Falls du’s etwas verspielter magst: http://schattenbaum.net/linkware/.


----------



## son gohan (16. Mai 2005)

Hallo,

die Geschichte mit den krazy Kornerns von Stu http://www.stunicholls.myby.co.uk/boxes/krazy.html ist die eigtnlich zu empfehlen?

Kann man sich damit nicht eine Menge Grafiken sparen für abgerundete Ecken?

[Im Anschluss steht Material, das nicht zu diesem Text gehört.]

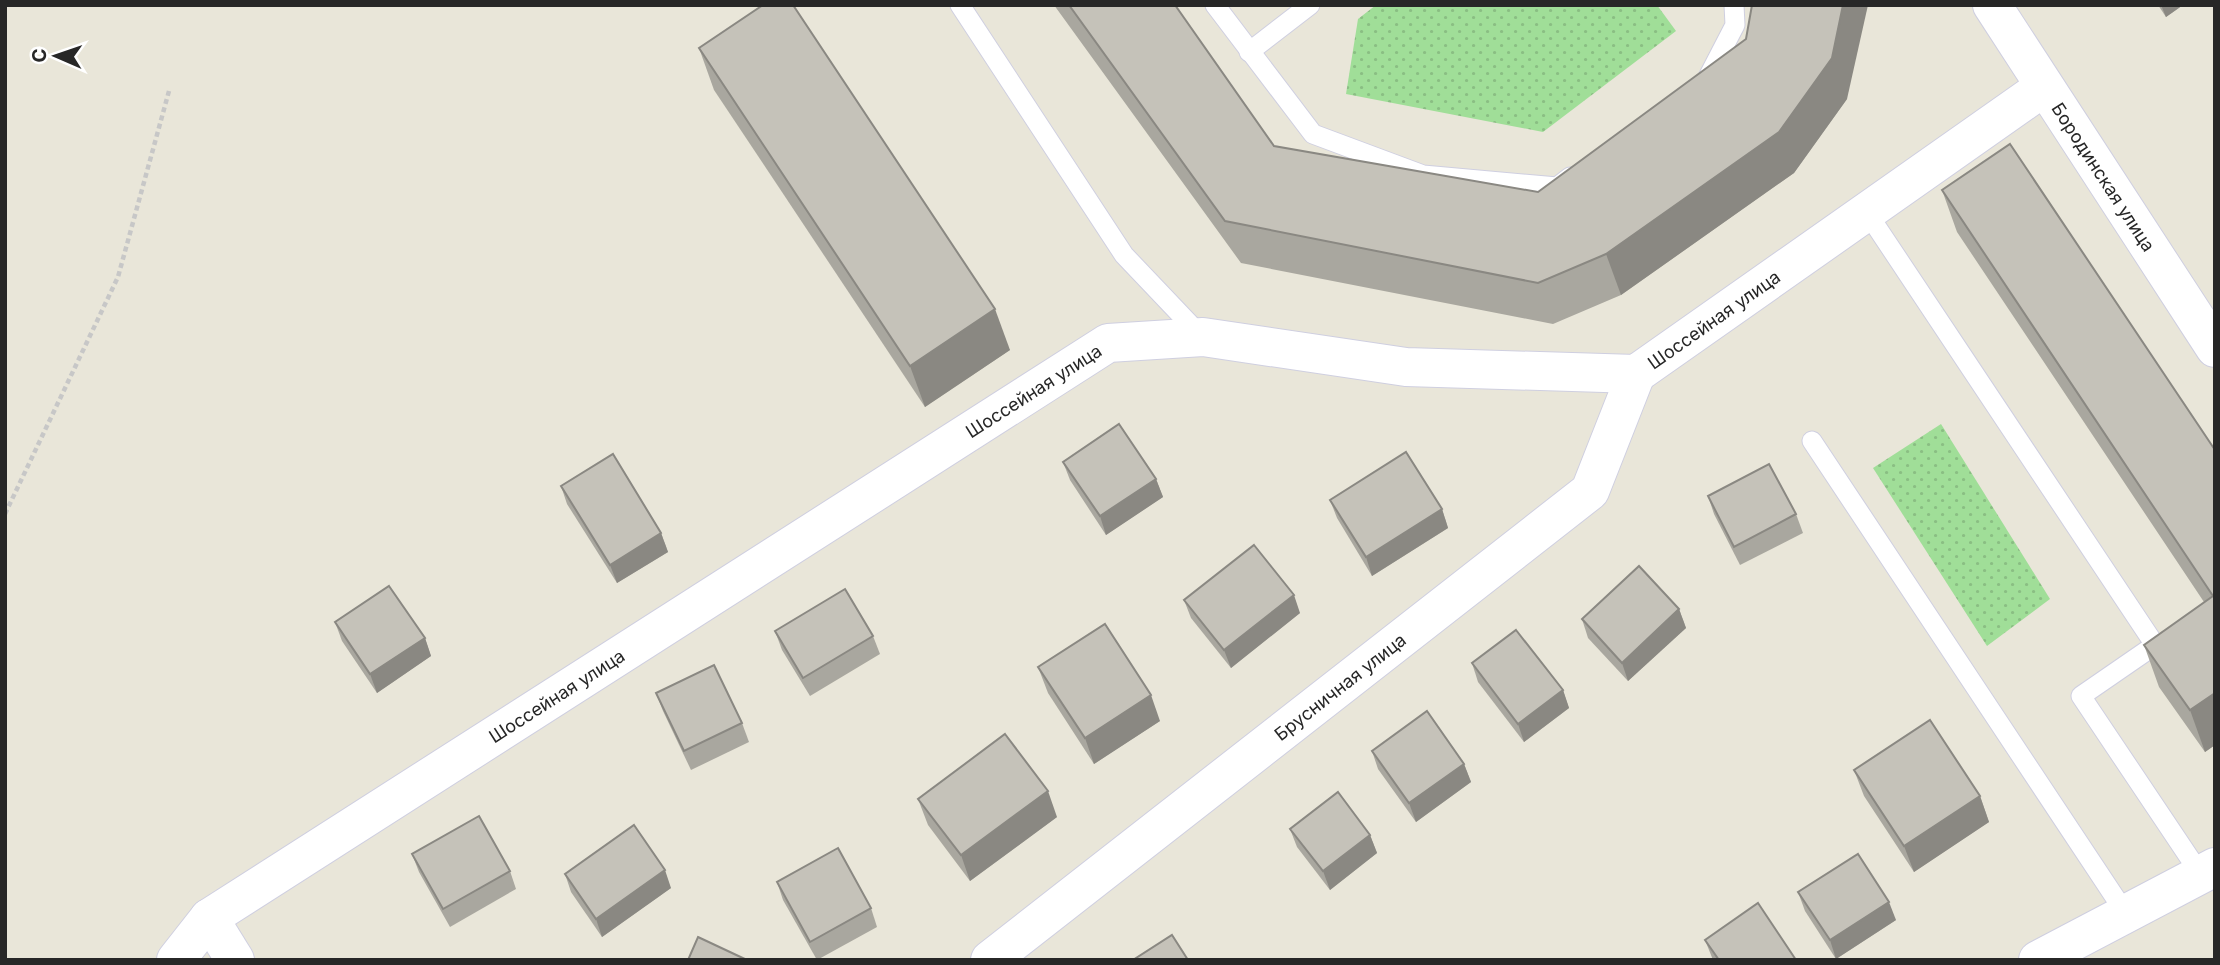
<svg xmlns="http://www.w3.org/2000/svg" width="2220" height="965" font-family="Inter,sans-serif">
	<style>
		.park { fill: url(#park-dots) }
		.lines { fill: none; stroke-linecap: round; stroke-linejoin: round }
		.lane-casing { stroke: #cfcfe0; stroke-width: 21 }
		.street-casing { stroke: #cfcfe0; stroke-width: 40 }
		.path { stroke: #c7c7c7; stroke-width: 4.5; stroke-dasharray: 5 3.5; stroke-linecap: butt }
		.lane { stroke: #fff; stroke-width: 19 }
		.street { stroke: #fff; stroke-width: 38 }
		.wall { fill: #a9a79f }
		.shaded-wall { fill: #8a8882 }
		.building { fill: #c5c2b9; stroke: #8a8882; stroke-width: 2 }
		.labels { text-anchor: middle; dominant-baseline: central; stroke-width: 6; stroke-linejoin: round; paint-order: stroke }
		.street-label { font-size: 18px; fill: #272727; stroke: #fff }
	</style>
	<defs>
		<pattern id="park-dots" width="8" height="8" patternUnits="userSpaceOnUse" patternTransform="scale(1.75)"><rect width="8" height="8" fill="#a0de98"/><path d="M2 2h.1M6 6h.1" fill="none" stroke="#8abe83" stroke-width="1.8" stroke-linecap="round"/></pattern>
	</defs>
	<rect width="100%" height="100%" fill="#e9e6d9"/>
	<g class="park">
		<path d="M1376,5H1657L1676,31L1543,132L1346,94L1358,19Z"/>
		<path d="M1941,424L2050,599L1987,646L1873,468Z"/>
	</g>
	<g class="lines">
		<g class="lane-casing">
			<g id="lane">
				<path d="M960,5L1124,255L1202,337"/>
				<path d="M1215,5L1313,134L1423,175L1557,187L1570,177"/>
				<path d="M1249,52L1310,5"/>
				<path d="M1706,81L1735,25L1734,5"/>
				<path d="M1866,211L2155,645L2081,696L2201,875"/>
				<path d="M1812,441L2126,914"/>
			</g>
		</g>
		<g class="street-casing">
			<g id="street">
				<path id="s1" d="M1992,5L2215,348"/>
				<path d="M209,918L235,960"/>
				<path id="s2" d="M176,960L209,918L1108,343L1203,337L1406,367L1636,374L2044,87"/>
				<path id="s3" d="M990,960L1590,491L1636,374"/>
				<path d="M2038,960L2215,867"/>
			</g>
		</g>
		<path class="path" d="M5,514L118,277L169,91"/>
		<use href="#lane" class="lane"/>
		<use href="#street" class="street"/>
	</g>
	<g class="wall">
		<path d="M1054,5H1175L1274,146L1538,192L1847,99L1794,173L1621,295L1553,324L1241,263Z"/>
		<path d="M2158,5H2183L2166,17Z"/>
		<path d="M699,48L1010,350L925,407L714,90Z"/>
		<path d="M1942,190L2215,450V745L2205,752L2159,687L2144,645L2204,602L1957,232Z"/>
		<path d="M1063,462L1156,479L1163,497L1106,535L1070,480Z"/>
		<path d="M561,486L661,533L668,552L617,583L567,504Z"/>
		<path d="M1708,496L1796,514L1803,533L1740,565L1714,514Z"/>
		<path d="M1330,500L1442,509L1448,528L1372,576L1337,518Z"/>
		<path d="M1184,600L1300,613L1231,668L1191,618Z"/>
		<path d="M1679,609L1686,628L1628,681L1588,638L1582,619Z"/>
		<path d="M335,622L425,638L431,656L377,693L342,641Z"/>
		<path d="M775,631L873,636L880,654L810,696L782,650Z"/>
		<path d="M1472,663L1563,690L1569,708L1524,742L1478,682Z"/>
		<path d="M1038,667L1160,721L1094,764L1048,693Z"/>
		<path d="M656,693L742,723L749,742L691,770L663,711Z"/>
		<path d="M1372,751L1464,764L1471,782L1416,822L1378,769Z"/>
		<path d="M1854,770L1980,796L1989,822L1914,872L1864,796Z"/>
		<path d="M918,799L1057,817L970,881L928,825Z"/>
		<path d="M1290,829L1370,835L1377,853L1330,890L1297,847Z"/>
		<path d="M412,854L510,871L516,889L450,927L419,872Z"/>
		<path d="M565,874L671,888L602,937L571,892Z"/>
		<path d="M777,882L871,908L877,927L817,960L783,900Z"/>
		<path d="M1798,892L1896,920L1836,959L1805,911Z"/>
		<path d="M1705,940L1796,960H1713Z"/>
	</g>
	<g class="shaded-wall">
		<path d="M1843,5H1868L1847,99L1794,173L1621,295L1606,254Z"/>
		<path d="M2161,5H2183L2166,17Z"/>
		<path d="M995,309L1010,350L925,407L910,366Z"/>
		<path d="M1156,479L1163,497L1106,535L1100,516Z"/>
		<path d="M1442,509L1448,528L1372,576L1366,557Z"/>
		<path d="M661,533L668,552L617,583L610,565Z"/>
		<path d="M1294,595L1300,613L1231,668L1224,650Z"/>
		<path d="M1679,609L1686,628L1628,681L1622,663Z"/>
		<path d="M425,638L431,656L377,693L370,674Z"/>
		<path d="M1563,690L1569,708L1524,742L1518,724Z"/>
		<path d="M2215,693V745L2205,752L2190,710Z"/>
		<path d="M1151,695L1160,721L1094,764L1085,738Z"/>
		<path d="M1464,764L1471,782L1416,822L1409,803Z"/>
		<path d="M1048,791L1057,817L970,881L961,855Z"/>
		<path d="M1980,796L1989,822L1914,872L1904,846Z"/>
		<path d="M1370,835L1377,853L1330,890L1323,871Z"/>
		<path d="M665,870L671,888L602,937L596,919Z"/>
		<path d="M1889,902L1896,920L1836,959L1830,940Z"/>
	</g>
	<g class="building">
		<path d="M763,5H793L995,309L910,366L699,48Z"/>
		<path d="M1069,5H1175L1274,146L1538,192L1746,39L1752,5H1843L1832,58L1779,132L1606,254L1538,283L1225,221Z"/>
		<path d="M2010,144L2215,450V693L2190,710L2144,645L2213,596L1942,190Z"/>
		<path d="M1119,424L1156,479L1100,516L1063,462Z"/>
		<path d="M1406,452L1442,509L1366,557L1330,500Z"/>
		<path d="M613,454L661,533L610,565L561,486Z"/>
		<path d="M1769,464L1796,514L1734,547L1708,496Z"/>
		<path d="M1254,545L1294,595L1224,650L1184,600Z"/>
		<path d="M1639,566L1679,609L1622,663L1582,619Z"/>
		<path d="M389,586L425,638L370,674L335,622Z"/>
		<path d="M845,589L873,636L803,678L775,631Z"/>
		<path d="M1105,624L1151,695L1085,738L1038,667Z"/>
		<path d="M1516,630L1563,690L1518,724L1472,663Z"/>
		<path d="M714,665L742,723L684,751L656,693Z"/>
		<path d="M1427,711L1464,764L1409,803L1372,751Z"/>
		<path d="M1930,720L1980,796L1904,846L1854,770Z"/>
		<path d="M1005,734L1048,791L961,855L918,799Z"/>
		<path d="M1338,792L1370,835L1323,871L1290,829Z"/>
		<path d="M479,816L510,871L443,909L412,854Z"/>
		<path d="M634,825L665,870L596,919L565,874Z"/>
		<path d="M838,848L871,908L810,942L777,882Z"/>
		<path d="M1858,854L1889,902L1830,940L1798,892Z"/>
		<path d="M1758,903L1796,960H1719L1705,940Z"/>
		<path d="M1172,935L1188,960H1133Z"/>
		<path d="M698,937L747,960H688Z"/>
	</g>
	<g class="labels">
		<g class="street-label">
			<text stroke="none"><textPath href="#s1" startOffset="205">Бородинская улица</textPath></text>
			<text stroke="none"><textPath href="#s2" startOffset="1746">Шоссейная улица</textPath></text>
			<text stroke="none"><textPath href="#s2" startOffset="1032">Шоссейная улица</textPath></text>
			<text stroke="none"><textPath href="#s3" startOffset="444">Брусничная улица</textPath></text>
			<text stroke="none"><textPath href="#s2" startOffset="466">Шоссейная улица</textPath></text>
		</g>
	</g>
	<rect width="2220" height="965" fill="none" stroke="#272727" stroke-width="14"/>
	<g transform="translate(56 56) rotate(272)" stroke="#ffffff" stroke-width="5" paint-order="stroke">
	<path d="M0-5L12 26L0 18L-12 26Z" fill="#272727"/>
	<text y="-10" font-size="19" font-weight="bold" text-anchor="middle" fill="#272727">С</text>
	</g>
</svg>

Ist das den nicht nur für neuen Brwoser gedacht?


----------



## Blackylein (16. Mai 2005)

Hi!

 Danke für eure Vorschläge! Ich hab auch noch was gefunden
http://www.freelayouts.com/templates/display/templates/5?category_id=20&order=rateavg

 wenn jemand noch so etwas ähnliches findet, bitte hier posten
 danke!


----------



## son gohan (16. Mai 2005)

Hi,

wo gibts noch coole kostenlose und moderne Banner?


----------



## Gumbo (17. Mai 2005)

Eigentlich sollten Banner/Logos/Brandings einen gewissen Wiedererkennungswert besitzen und kein „null-acht-fünfzehn-Abklatsch“ sein.


----------



## Maik (17. Mai 2005)

feh hat gesagt.:
			
		

> wo gibts noch coole kostenlose und moderne Banner?


  kostenlose Banner


----------



## son gohan (17. Mai 2005)

Hallo maik,

isz schon klar mit Google, aber ich dachte nur vielleicht hat jemand ganz spezielle Seiten, verstehst du, richtig gute die man nicht immer findet.

@Gumbo, hast schon recht, aber ich hatte mal so eine Seite gefunden wo man eigentlich ziemlich gute Banner bekam kostenlos, nur habe ich da keine mehr gefunden für mich. 

Und selbst erstellen ist ja auch nicht so einfach. aber egal, schönen Tag noch.


----------